Imre was an angel in so many ways – not only because his amazing family adopted me and gave me the support I needed in the demonstrable absence of my own support network, but because his constant smiling face and waving from the bed opposite is probably the main thing that got me through those 10 days.

Because thinking about his welfare and what he needed – because he couldn’t ask for it or push the button for the nurse himself – allowed me a distraction that prevented me from slipping in to any kind of depression or despair about my own broken brain.

And because he, unable to walk, or talk, or eat, or do much except smile and wave at me with his one remaining good hand, was this ever present message of ‘See? It could be worse. You’re doing ok.’

Imre was one of the good hearts, the pure spirits. When he smiled he lit up the world. And he smiled often. Unable to talk because of the stroke which took so much of the basic function we take for granted, he was remarkably adept at communicating feeling and expression, particularly when he was so very happy to see you.

He was always happy to see you. He always had a wave and a smile.
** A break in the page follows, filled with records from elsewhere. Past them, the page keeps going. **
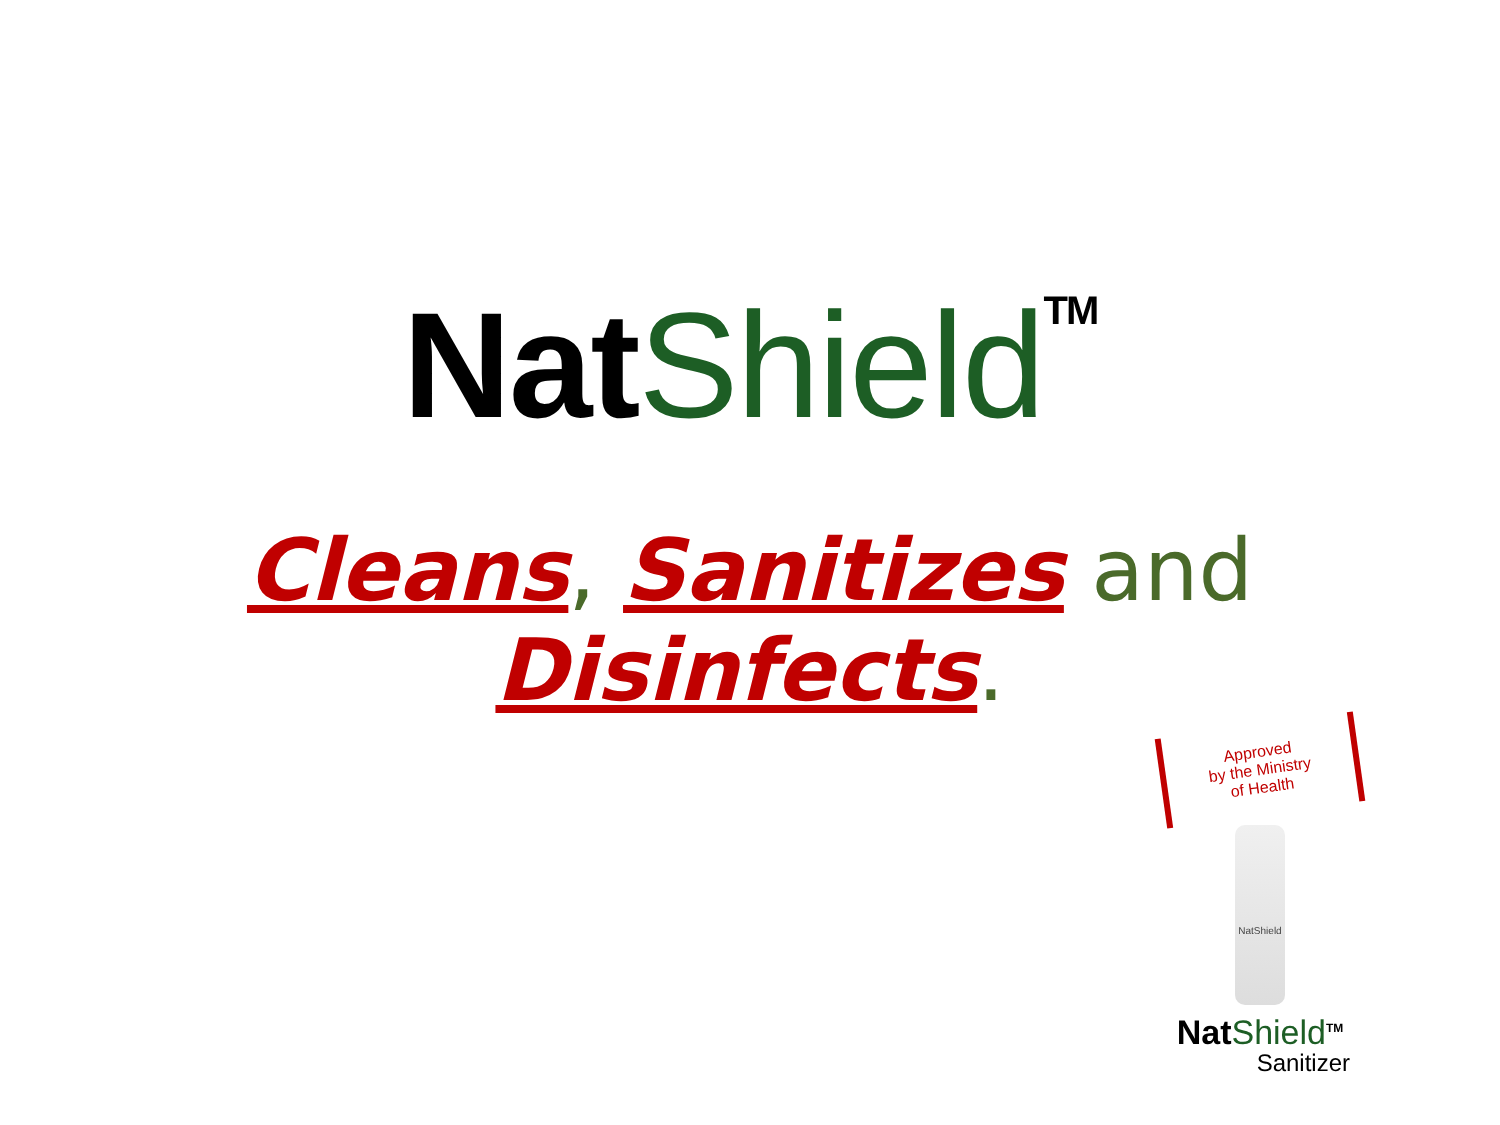Nat Shield<sup>TM</sup>
Cleans, Sanitizes and Disinfects.
Approved
by the Ministry
of Health
NatShield
Nat Shield<sup>TM</sup>
Sanitizer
He’d sit in his wheelchair in the coffee shop at the aged care home, because he could see all the comings and goings from the door from there, and wave and smile at *everybody*. He added so much happiness and joy to the world.

I know I should be just a little bit happy that he is released from the frustrating prison of a body that won’t do what it should. But I am enormously sad that I won’t get to see his face beam that beautiful smile just because I came to say hi again.

Perhaps it is because he couldn’t say anything that I was given the honour of being able to see the pure beauty of his soul.

And it is to that pure, beautiful soul that I say thank you for keeping me alive and sane.